Swing (when not creating manual threads off the EDT) and browser JavaScript DOM/UI are very similar paradigms - the single-threaded/callback execution model transfers fairly well conceptually.
The same "implication" of one exists in the other - do not block the "UI thread" in any manner such that it impedes user interaction. (In my experience this is generally related to looping over or processing too large a data-set in a given event.)
SwingWorkers can be roughly thought of as Web Workers in that both provide an asynchronous abstraction over a concurrent execution context, where neither supports direct access to the UI. However, JavaScript has no way of "accidentally" touching shared data from different threads.
The use of AJAX/XHR or WebSockets in a "pull" vs a "push" approach is not directly related to the JavaScript concurrency model. They are merely separate means to the same end, and both are (nearly ubiquitously) handled asynchronously.

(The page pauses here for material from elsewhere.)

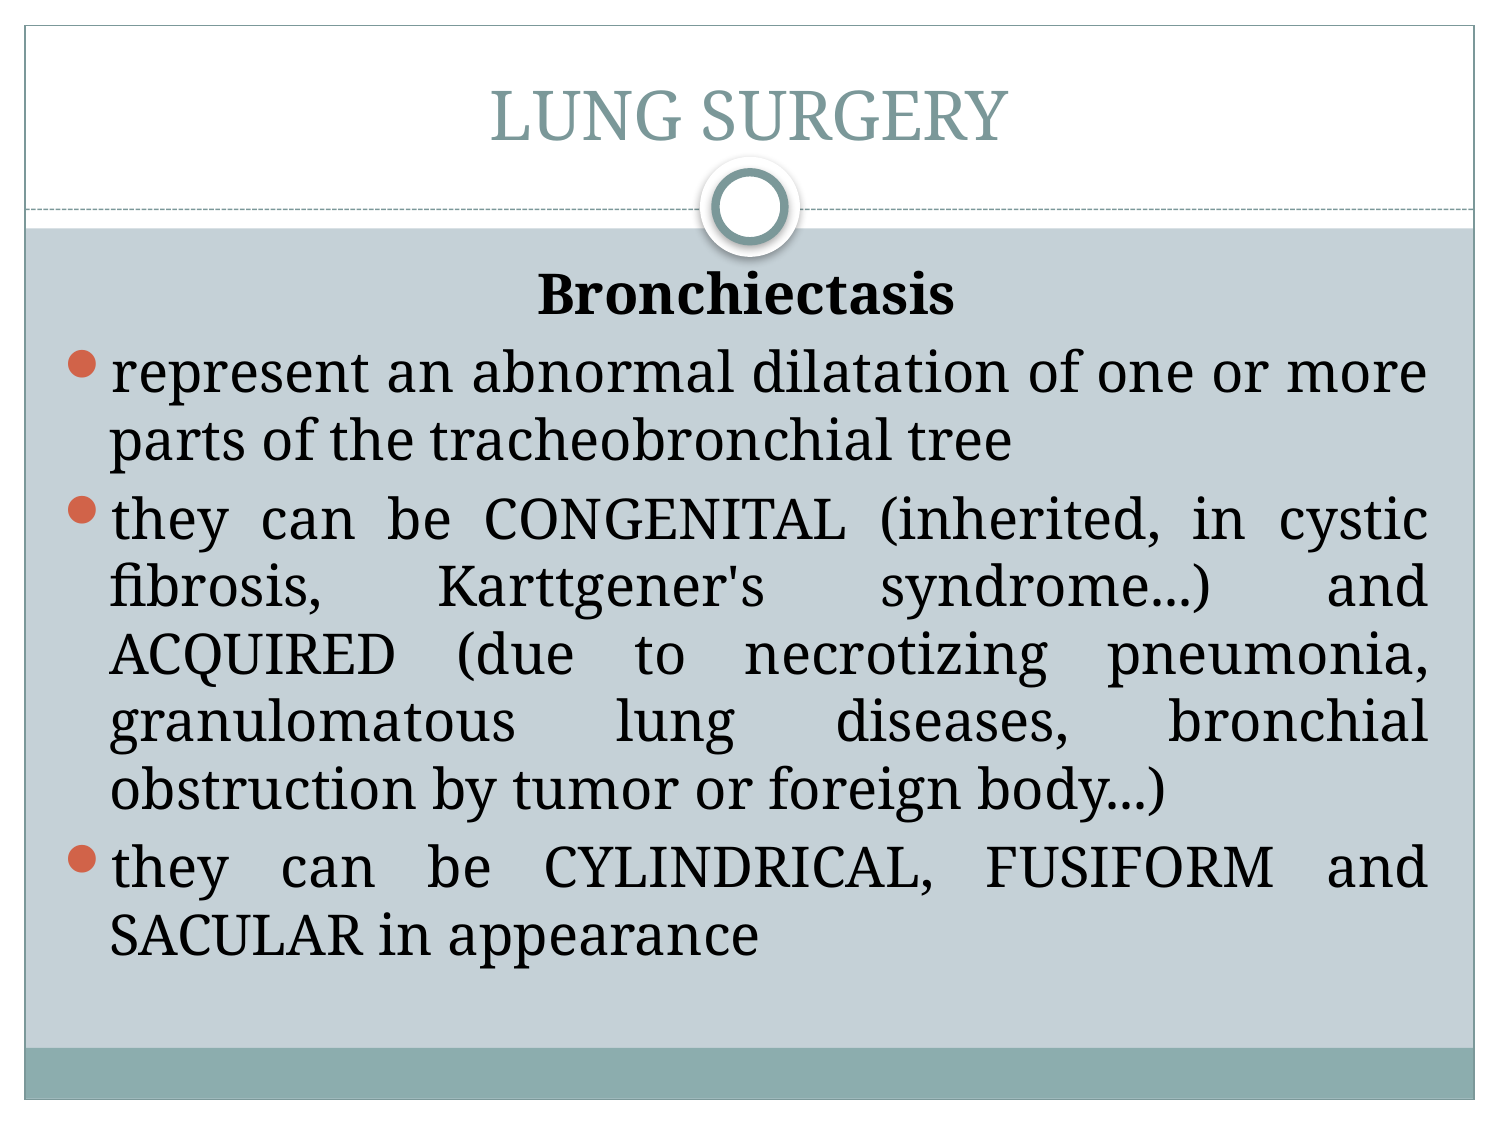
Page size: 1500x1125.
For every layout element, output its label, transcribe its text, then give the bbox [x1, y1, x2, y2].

Usually, when needing to split up a long-running UI operation such as adding thousands of complex DOM elements (uhg!), I will use setTimeout
in conjunction with an array acting as a queue. A trivialized non-generic example might look like the following:
function processItemsInUI (items) {
var endTime = (+new Date) + 40 * 1000; // stop ~40ms in future
var item;
while ((items = items.shift()) && (+new Date) < endTime) {
// have item, and limit not exceeded
// processItem(item);
}
if (items.length) {
// wait ~30s ms before doing more work
setTimeout(function () { processItemsInUI(items) }, 30 * 1000);
} else {
// done!
}
}
processItemsInUI(getManyManyItems());
Alternatives to the above include
Reducing the amount of items fetched/displayed through filters, which simply avoids issues related to an excessive amount of UI work, and;
Virtualizing item rendering, such as done in Slick Grid (or say a Tumblr archive view), to avoid creating DOM elements until they are actually "in view".